How can std::thread::JoinHandle::join catch panics?

Question

The code below compiles only if dyn Fn is UnwindSafe + RefUnwindSafe, because panic::catch_unwind requires it to be able to catch the panic.

use std::panic;
use std::panic::{UnwindSafe, RefUnwindSafe};

fn launch_closure(f: Box<dyn Fn() +  UnwindSafe + RefUnwindSafe>) {
    let result = panic::catch_unwind(|| {
        f();
    });    
}

However, std::thread::JoinHandle::join function is able to catch the panic even if the thread closure is not UnwindSafe + RefUnwindSafe:

If the child thread panics, Err is returned with the parameter given to panic!.

How?

I'd like to be able to know if my closure panicked, but UnwindSafe + RefUnwindSafe is too restrictive, I cannot use CondVar for example.

Playground

Answer 1

thread::spawn wraps the closure in an AssertUnwindSafe to tell the compiler that it knows that the given closure is unwind-safe:

let try_result = panic::catch_unwind(panic::AssertUnwindSafe(|| {
    crate::sys_common::backtrace::__rust_begin_short_backtrace(f)
}));

So, what is unwind safety and how can thread::spawn make that assertion?

From the documentation for UnwindSafe:

In Rust a function can “return” early if it either panics or calls a function which transitively panics. This sort of control flow is not always anticipated, and has the possibility of causing subtle bugs through a combination of two critical components:

1. A data structure is in a temporarily invalid state when the thread panics.
2. This broken invariant is then later observed.

A type is not unwind safe if both of these can be true.

Types like Mutex and RwLock are unwind safe because they use poisoning to protect you from broken invariants. If a panic occurs in another thread that has a lock on a Mutex then it becomes poisoned and you must explicitly call PoisonError::into_inner to access the possibly-inconsistent data. If you cause a bug by making assumptions about a poisoned mutex, then that's your own responsibility and the Rust type system can't help you there.

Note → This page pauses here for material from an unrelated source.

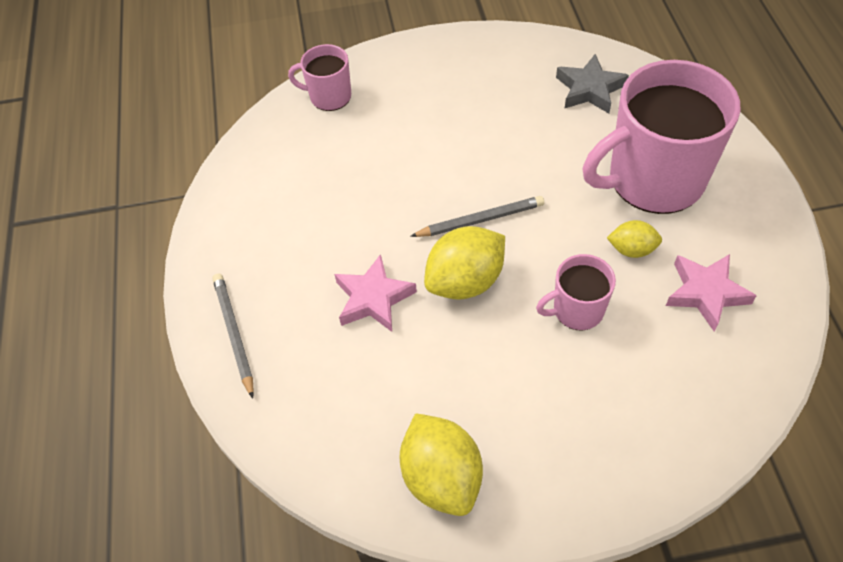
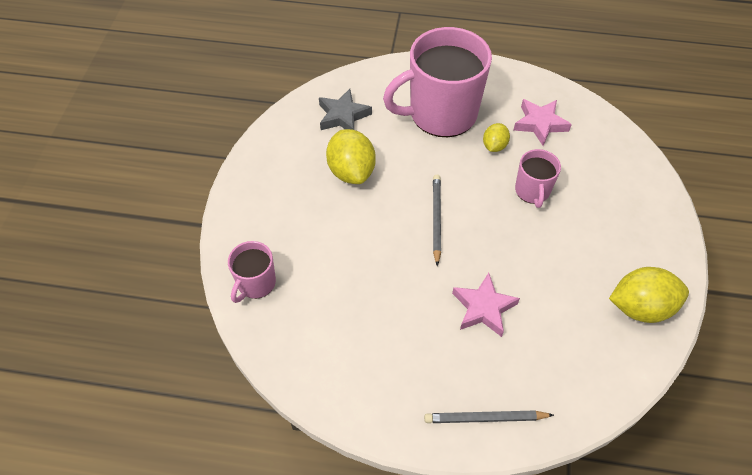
camera: 75 degrees left, 0 degrees up
yellow lemon [424,226,505,300] -> yellow lemon moved to [326,129,376,184]
pink mug [583,60,741,214] -> pink mug turned 75 degrees clockwise [383,27,492,137]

Mutable references and non-sharable types with interior mutability like RefCell are not unwind safe because they don't offer such protection. However, they are also not Sync, so you can't get into a situation where you use them after another thread has panicked while holding a reference.

The final piece of the puzzle is that thread::spawn creates a new thread stack. That means it can guarantee that the closure is called first in the stack so nothing in the same thread as the closure can access its environment after a panic is caught.

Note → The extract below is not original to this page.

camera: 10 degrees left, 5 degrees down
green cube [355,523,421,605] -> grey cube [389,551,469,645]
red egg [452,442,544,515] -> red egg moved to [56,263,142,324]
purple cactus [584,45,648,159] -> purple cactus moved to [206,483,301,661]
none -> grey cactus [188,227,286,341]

While thread::spawn can't guarantee that the closure is unwind safe in the general case, it knows that:

1. The closure is Send (by its own bounds), so it cannot contain references to non-Sync types.
2. The non-unwind safe types in std (mutable references and cell types) are also not Sync, which means nothing can access a non-unwind safe type from outside the thread
3. Nothing in the same thread as the call to the closure can access its environment after the panic is caught.

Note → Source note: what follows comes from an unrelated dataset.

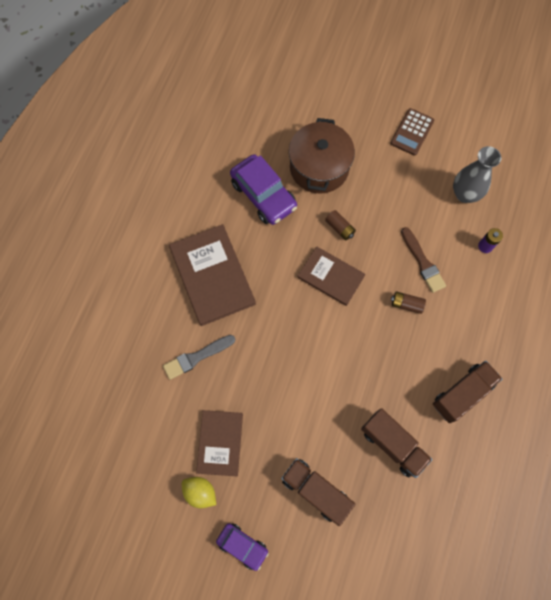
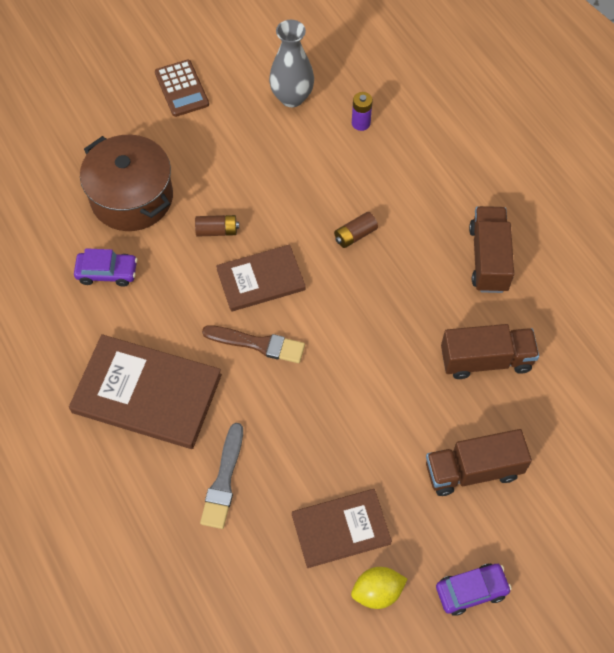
camera: 50 degrees left, 10 degrees down
brown book [196,410,243,476] -> brown book turned 60 degrees counterclockwise [292,489,392,568]
purple car [230,154,297,225] -> purple car [74,248,137,287], size x0.58
brown brush [401,227,446,293] -> brown brush moved to [202,325,305,363]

So it is safe for the closure to be unwound because there is no possibility of broken invariants being unintentionally observed after a panic.

It is of course possible for a closure to make use of a user-defined type that is not unwind safe but is Sync, in which case this assumption would turn out to be incorrect. However, this would require unsafe code either from a third party crate or by the same author as the closure itself. It is always the responsibility of the author of unsafe code to ensure memory safety. It is not sound for a type to be Sync if a panic in another thread could cause UB. It is up to the author to decide if logical bugs are acceptable, but memory unsafety never is.

---

So... can you use the same trick in your code? Unfortunately, you probably cannot. Since you don't have control over the caller of launch_closure, you can't make the guarantee that a panic won't cause invalid state to be observed by callers in the same thread.